- Activity -
Return each line of the records below in which the string "drawn" turns up.

- Supplied records -

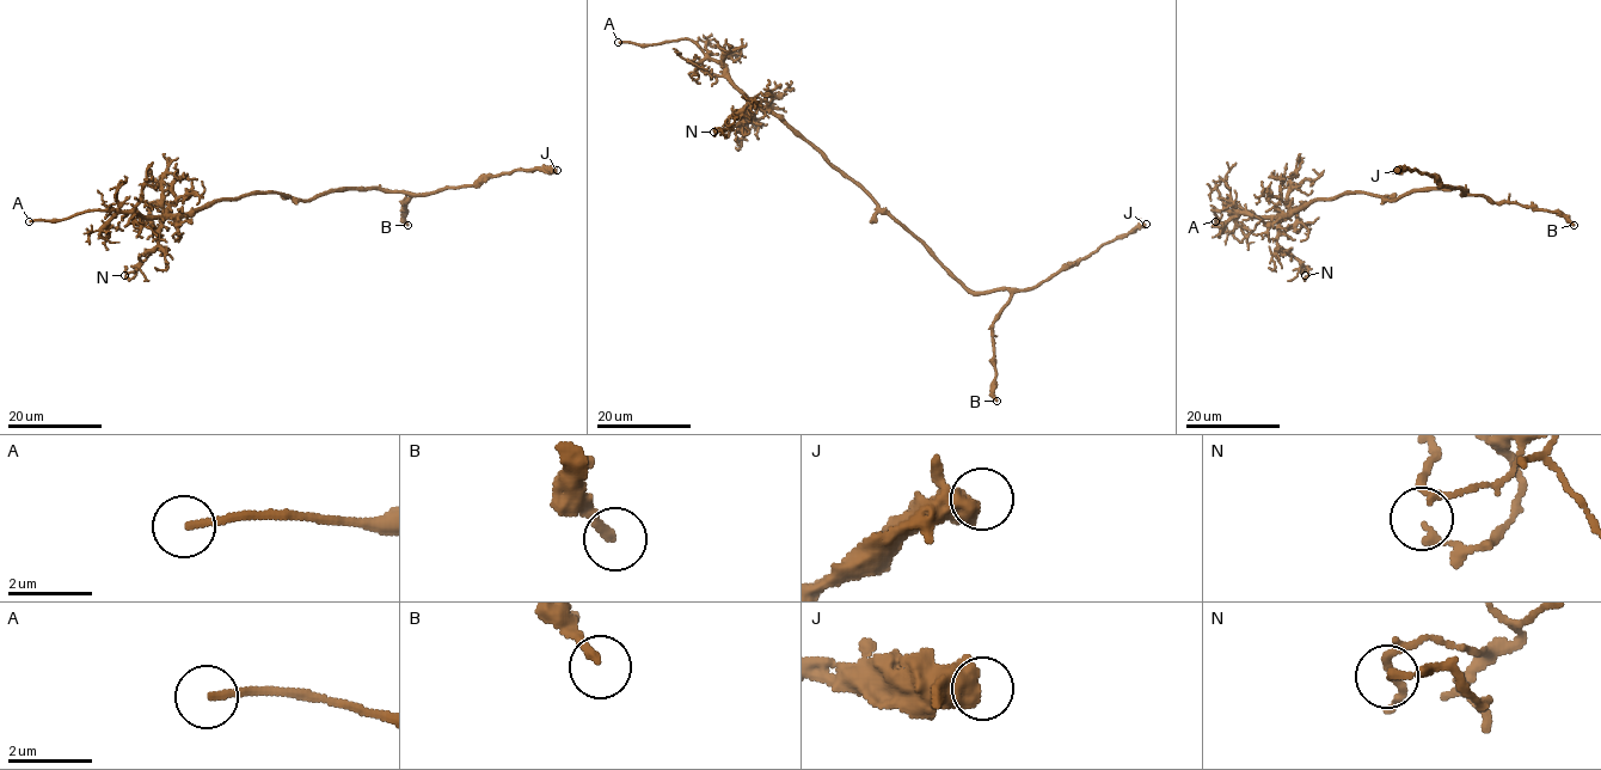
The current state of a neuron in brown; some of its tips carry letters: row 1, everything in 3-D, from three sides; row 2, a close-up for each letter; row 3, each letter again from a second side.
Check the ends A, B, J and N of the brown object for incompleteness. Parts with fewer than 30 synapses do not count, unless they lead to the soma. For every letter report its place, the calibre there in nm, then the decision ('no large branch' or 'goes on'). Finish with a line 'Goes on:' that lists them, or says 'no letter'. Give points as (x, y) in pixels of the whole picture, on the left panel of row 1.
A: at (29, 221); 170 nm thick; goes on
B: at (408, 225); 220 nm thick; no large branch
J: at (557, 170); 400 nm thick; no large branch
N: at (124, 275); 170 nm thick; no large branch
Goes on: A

--

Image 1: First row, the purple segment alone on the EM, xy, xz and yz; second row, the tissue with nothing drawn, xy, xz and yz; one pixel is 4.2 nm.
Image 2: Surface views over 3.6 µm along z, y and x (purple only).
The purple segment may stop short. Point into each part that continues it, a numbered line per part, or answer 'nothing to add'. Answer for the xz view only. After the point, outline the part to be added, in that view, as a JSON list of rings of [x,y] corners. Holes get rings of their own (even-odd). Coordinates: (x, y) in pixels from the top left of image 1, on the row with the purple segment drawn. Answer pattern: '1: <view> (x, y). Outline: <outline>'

- Written solution -
Image 1: First row, the purple segment alone on the EM, xy, xz and yz; second row, the tissue with nothing drawn, xy, xz and yz; one pixel is 4.2 nm.
The purple segment may stop short. Point into each part that continues it, a numbered line per part, or answer 'nothing to add'. Answer for the xz view only. After the point, outline the part to be added, in that view, as a JSON list of rings of [x,y] corners. Holes get rings of their own (even-odd). Coordinates: (x, y) in pixels from the top left of image 1, on the row with the purple segment drawn. Answer pattern: '1: <view> (x, y). Outline: <outline>'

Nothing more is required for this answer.